When the mean ML axial force distribution and pivot location are compared between the congruent and non-congruent flexion ranges, both are mostly medial near full extension, and more lateral in the non-congruent range (Fig. 2B). However, a closer look across flexion ranges reveals no consistent relationship between MPD and MFR across patients. In some patients (K1L, K8L), the lateralization of the pivot occurs abruptly around FLEX1, while the loading still remains mostly medial until higher flexion angles (Fig. 4). In these patients, the pivot location seems to be primarily determined by the activity (all subjects showed similar kinematic patterns), in addition to the ML distribution of the axial force, as well as other factors, probably including the limitation of AP motion by the slopes of the tibial inlay, subject specific implantation, and the tension of the surrounding soft tissue structures, including possible co-contraction35. The limitations of the AP motion by the congruent geometry could explain why the pivoting was more strongly related to the AFR than to the MFR in some cases (Table 3). While the investigated ML distribution of the axial TF load includes the axial components of the muscle and ligament forces, their shear components can affect the pivoting as well. The wide range of R2 values in the MPD~MFR correlation seems to indicate these shear forces from muscle and ligaments play a greater or lesser role in individual subjects, which could also explain the differing ranges of AP-forces between the patients (Fig. 4, Table 4).

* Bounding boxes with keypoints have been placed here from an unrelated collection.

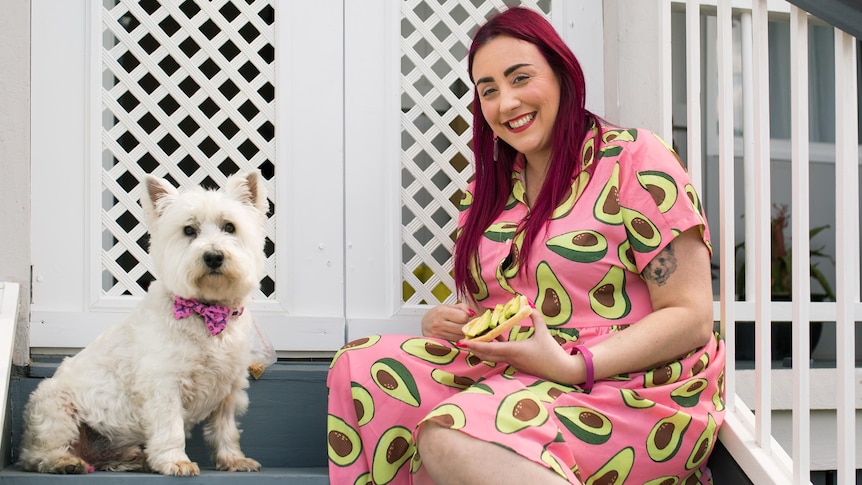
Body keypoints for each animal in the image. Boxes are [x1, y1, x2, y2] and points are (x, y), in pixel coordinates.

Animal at [21, 172, 270, 474]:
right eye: (189, 230)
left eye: (229, 227)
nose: (213, 256)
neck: (207, 313)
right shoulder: (163, 385)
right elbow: (170, 428)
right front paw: (176, 461)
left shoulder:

It should be pointed out, that the observed AP-motion during loaded flexion does not necessarily imply the same AP-motion during the stance phase of walking, where the flexion range is smaller but the MFR range can be greater4,7. Another limitation of this study is the small number of patients and the specific characteristics (single, ultra-congruent design) of the implant. The high implant congruency likely reduces the range of the AP-motions and leads to a complex contact interaction which could not be fully investigated in this study, but potentially will be the focus of future finite element analyses. Despite these limitations, this is the largest cohort of patients with in vivo forces synchronously measured with fluoroscopic kinematics. With this, the subjects examined give a first impression on how measured TF forces and the combined fluoroscopic kinematics are related.

In conclusion, even with a symmetrical tibial inlay, the ML position of the pivot for the axial TF rotation was not determined by the ML distribution of the axial load alone. Especially when the posterior motion of the lateral condyle is restricted by the design, some patients shift the pivot laterally, even when the medial compartment still experiences a higher axial load. Further studies into the activities and factors driving TF kinematics, and their relationship with the pivot location are clearly required in order to better understand the interaction of kinematics and loading in the knee. Using fluoroscopic measurement techniques combined with the 3D analysis employed in this study may serve as an ideal tool to verify whether a specific kinematic goal of a new TKA design, is actually achieved in vivo and across mechanically loaded activities.